O'Donnell R T, Dea G, Meyers F J
Department of Internal Medicine, University of California, Davis Medical Center, Sacramento, USA.
J Immunother Emphasis Tumor Immunol. 1995 Jan;17(1):58-61. doi: 10.1097/00002371-199501000-00007.

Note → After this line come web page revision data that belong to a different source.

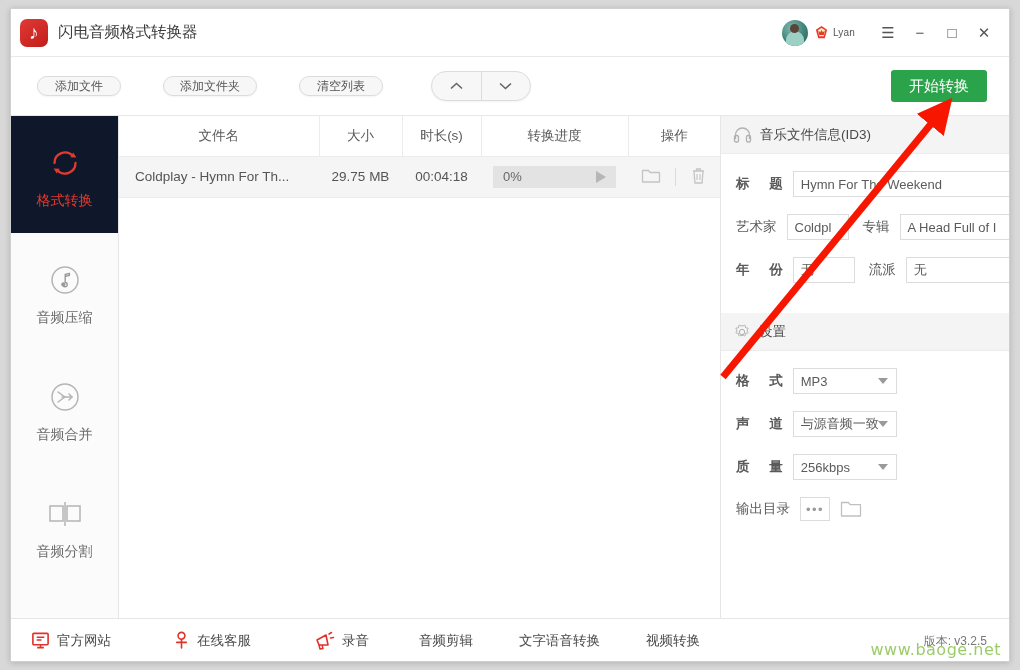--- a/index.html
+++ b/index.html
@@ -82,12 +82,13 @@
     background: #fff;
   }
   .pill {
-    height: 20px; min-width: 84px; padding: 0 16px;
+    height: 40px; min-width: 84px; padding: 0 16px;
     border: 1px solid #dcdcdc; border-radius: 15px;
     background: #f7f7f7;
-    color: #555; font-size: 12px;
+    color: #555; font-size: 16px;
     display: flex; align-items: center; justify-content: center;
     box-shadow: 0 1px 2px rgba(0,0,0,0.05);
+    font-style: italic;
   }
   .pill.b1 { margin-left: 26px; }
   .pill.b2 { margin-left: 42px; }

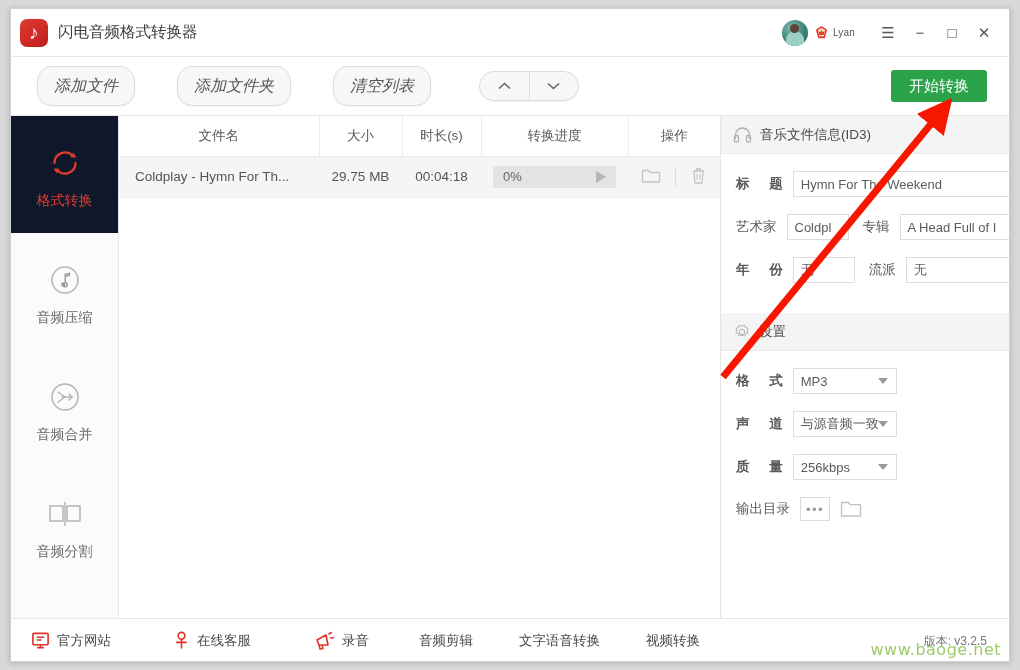--- a/index.html
+++ b/index.html
@@ -108,7 +108,7 @@
   .arrow-group > div:first-child { border-right: 1px solid #dcdcdc; }
   .start-btn {
     margin-left: auto; margin-right: 22px;
-    width: 96px; height: 32px;
+    width: 112px; height: 32px;
     background: #2aa34a; border-radius: 3px;
     color: #fff; font-size: 15px;
     display: flex; align-items: center; justify-content: center;

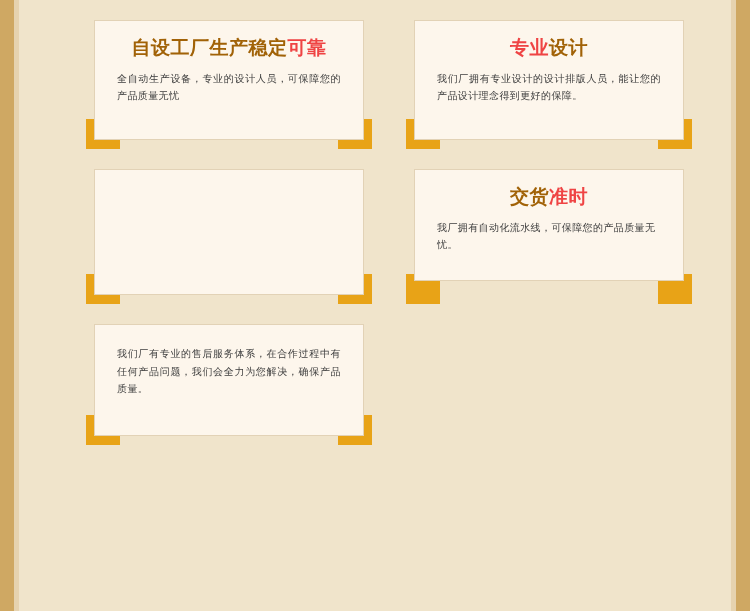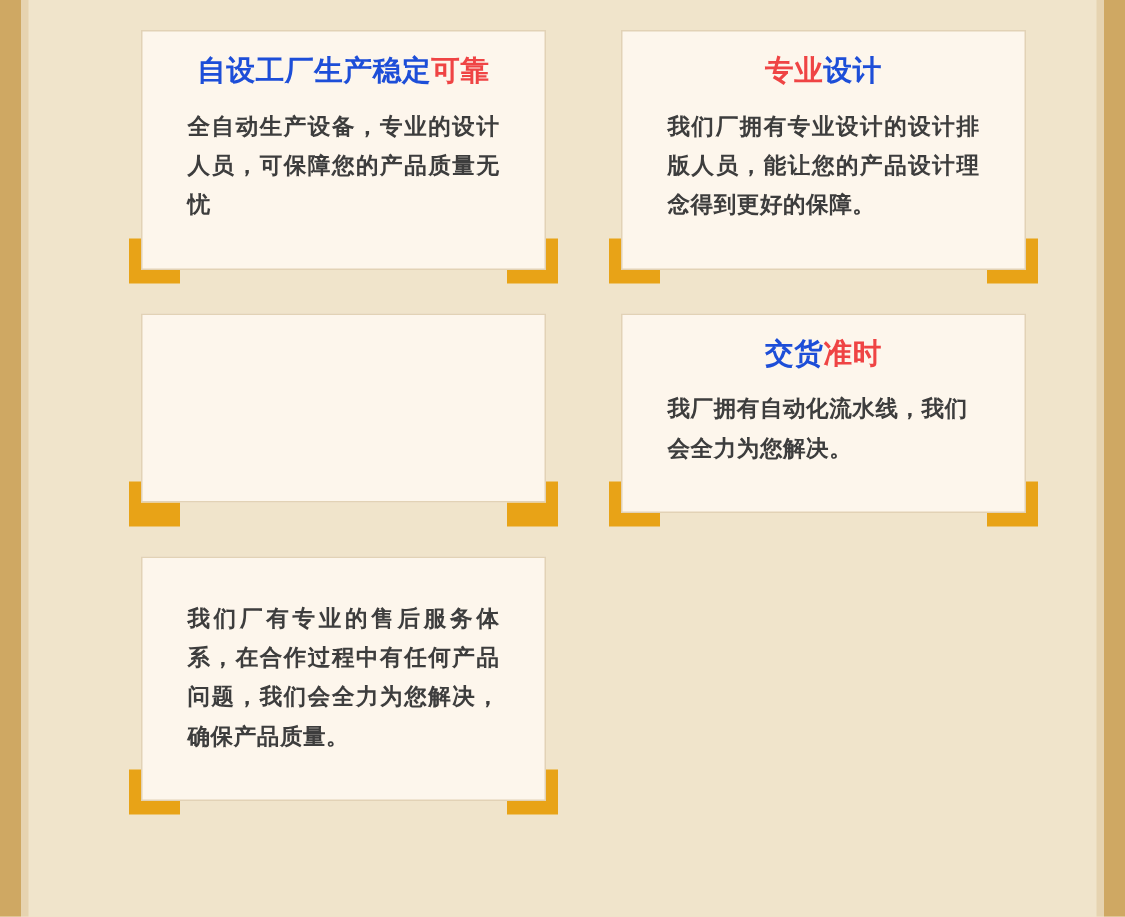--- a/index.html
+++ b/index.html
@@ -87,7 +87,7 @@
     margin: 0 0 10px 0;
     letter-spacing: 0.5px;
   }
-  .t-dark { color: #1d4ed8; }
+  .t-dark { color: #a16207; }
   .t-red { color: #ef4444; }
   .card-body {
     font-size: 15px;

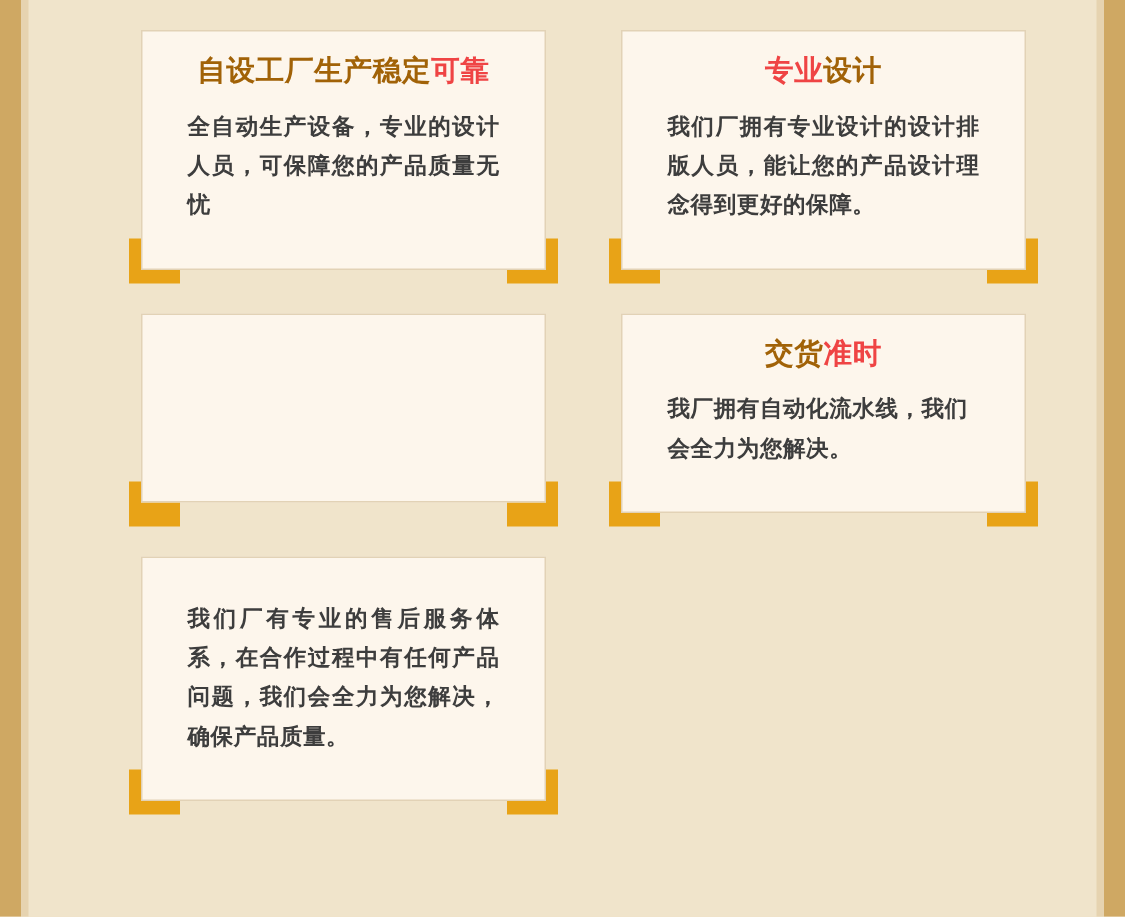--- a/index.html
+++ b/index.html
@@ -90,13 +90,12 @@
   .t-dark { color: #a16207; }
   .t-red { color: #ef4444; }
   .card-body {
-    font-size: 15px;
+    font-size: 10px;
     color: #3d3d3d;
     line-height: 1.75;
-    margin: 12px;
+    margin: 4px;
     text-align: justify;
     letter-spacing: 0.4px;
-    font-weight: bold;
   }
   .card-body.center { text-align: left; }
   .row-1 .card { min-height: 120px; }

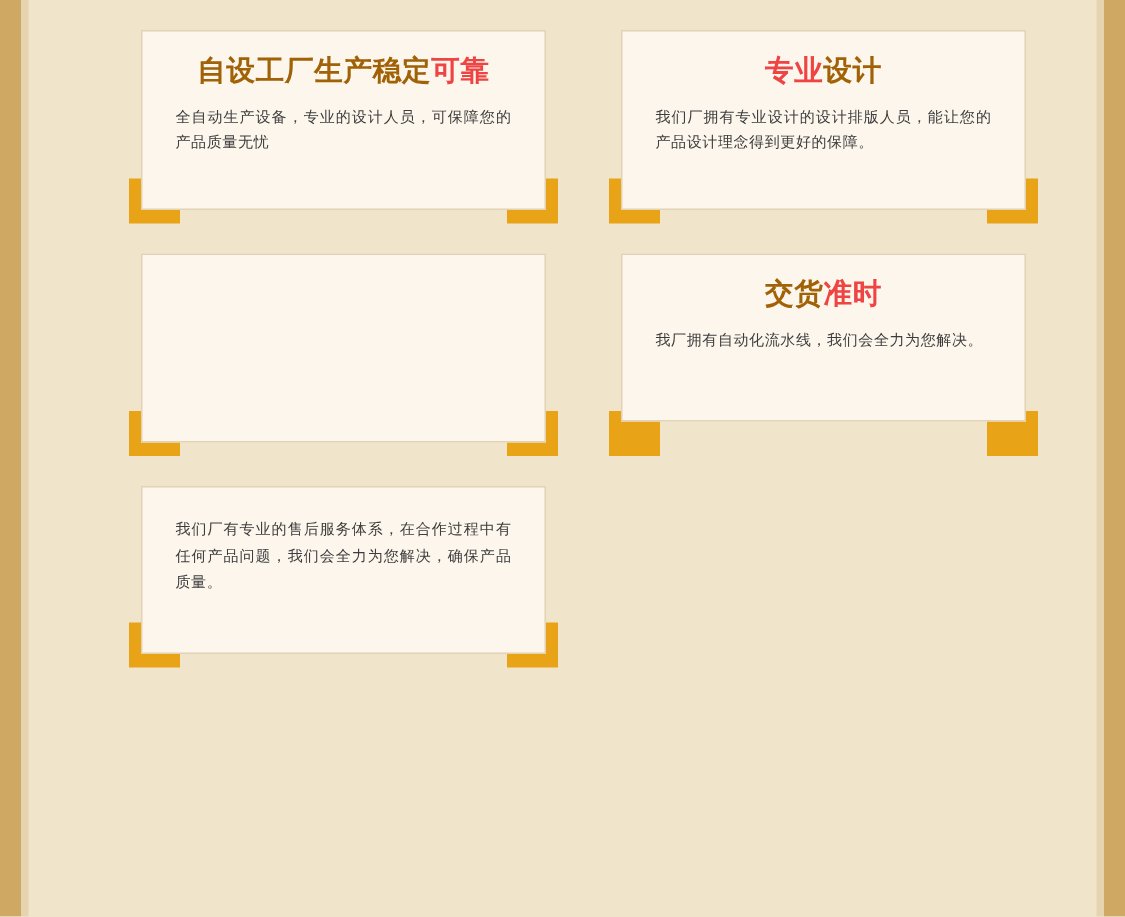--- a/index.html
+++ b/index.html
@@ -144,7 +144,7 @@
         <div class="card-title">
           <span class="t-dark">交货</span><span class="t-red">准时</span>
         </div>
-        <p class="card-body center">我厂拥有自动化流水线，我们会全力为您解决。</p>
+        <p class="card-body center">我厂拥有自动化流水线，可保障您的产品质量无忧。</p>
       </div>
     </div>
 

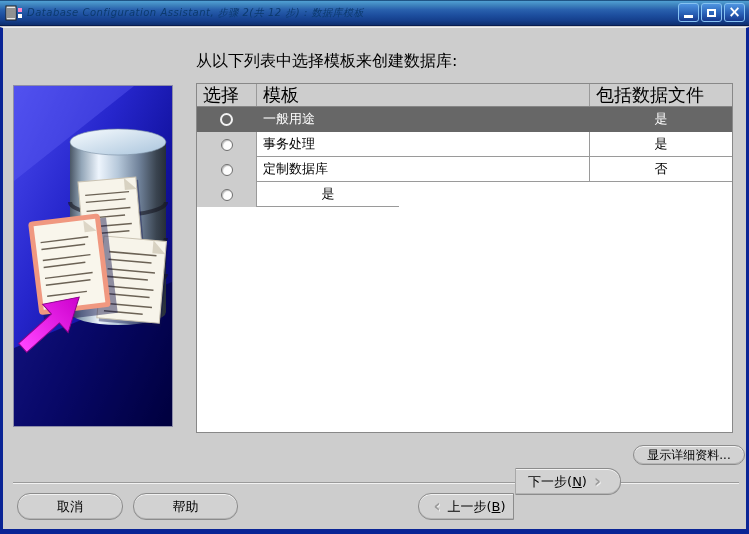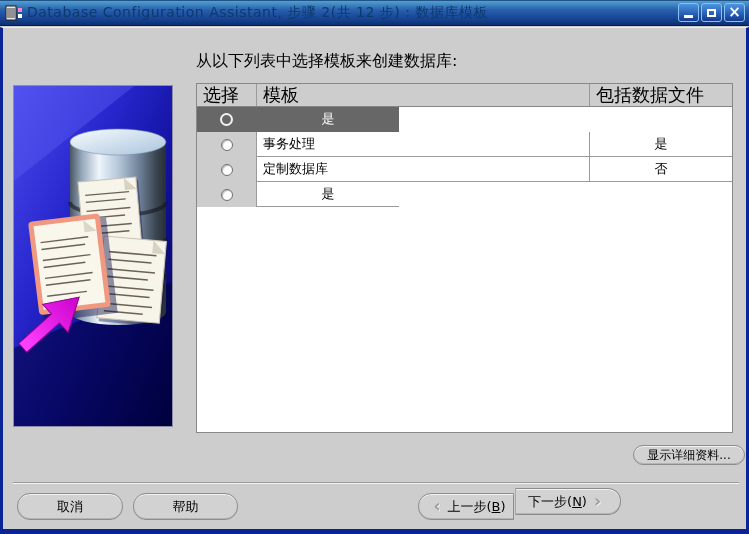--- a/index.html
+++ b/index.html
@@ -21,8 +21,8 @@
   }
   .app-icon { width:18px; height:16px; margin:0 4px 0 1px; flex:0 0 auto; }
   .title-text {
-    color:#0c3a6e; font-size:14px; letter-spacing:0.5px;
-    white-space:nowrap; overflow:hidden; flex:1 1 auto;
+    color:#0c3a6e; font-size:10px; letter-spacing:0.5px;
+    white-space:nowrap; overflow:hidden; flex:1 1 auto;font-style:italic;
   }
   .tb-controls { display:flex; gap:2px; flex:0 0 auto; }
   .tb-btn {

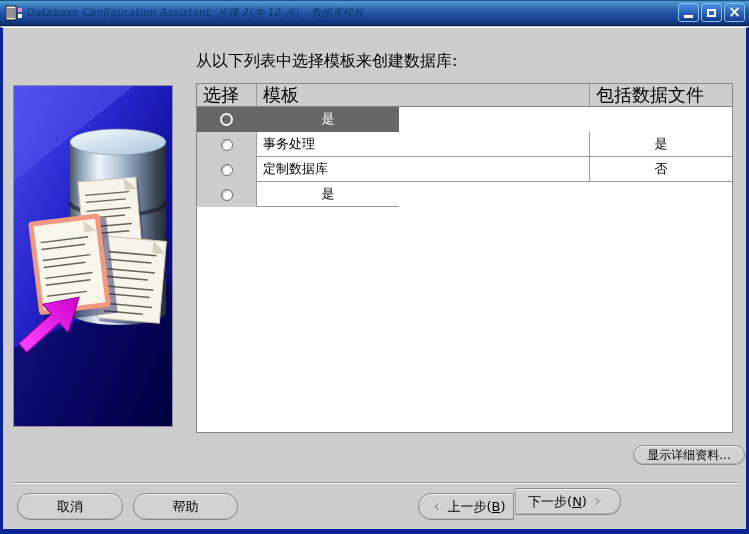--- a/index.html
+++ b/index.html
@@ -237,6 +237,7 @@
       <div class="cell c-sel">
           <span class="radio"></span>
         </div>
+      <div class="cell c-tpl">一般用途</div>
       <div class="cell c-df">是</div>
     </div>
     <div class="trow">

This study was undertaken to test the hypothesis that the combination of granulocyte-macrophage colony-stimulating factor (GM-CSF) and interferon-alpha-2b (INF-alpha) would have a favorable clinical impact on patients with advanced renal cell carcinoma. Fifteen patients were treated with INF-alpha, 5 million U/m2 three times a week and GM-CSF 5 micrograms/kg, subcutaneously, daily. Patients received two consecutive 4-week cycles and then restaged. There were no complete responses, two of 15 partial responses (13%), and 13 of 15 had no response (87%). Biological effects (eosinophilia and leukocytosis) were characteristically observed. The therapy was well tolerated, and most side effects were attributable to INF-alpha. The study failed to show that the addition of GM-CSF to INF-alpha would increase the response rate in patients with metastatic renal cell carcinoma by enhancement of macrophage tumoricidal activity.
本研究旨在检验粒细胞巨噬细胞集落刺激因子(GM-CSF)与α-2b干扰素(INF-α)联合应用对晚期肾细胞癌患者会产生良好临床效果这一假设。15例患者接受INF-α治疗,剂量为500万U/m²,每周3次,GM-CSF剂量为5μg/kg,每日皮下注射。患者接受两个连续的4周疗程,然后重新分期。无完全缓解病例,15例中有2例部分缓解(13%),15例中有13例无反应(87%)。观察到典型的生物学效应(嗜酸性粒细胞增多和白细胞增多)。该治疗耐受性良好,大多数副作用归因于INF-α。该研究未能表明在INF-α基础上加用GM-CSF会通过增强巨噬细胞杀瘤活性来提高转移性肾细胞癌患者的缓解率。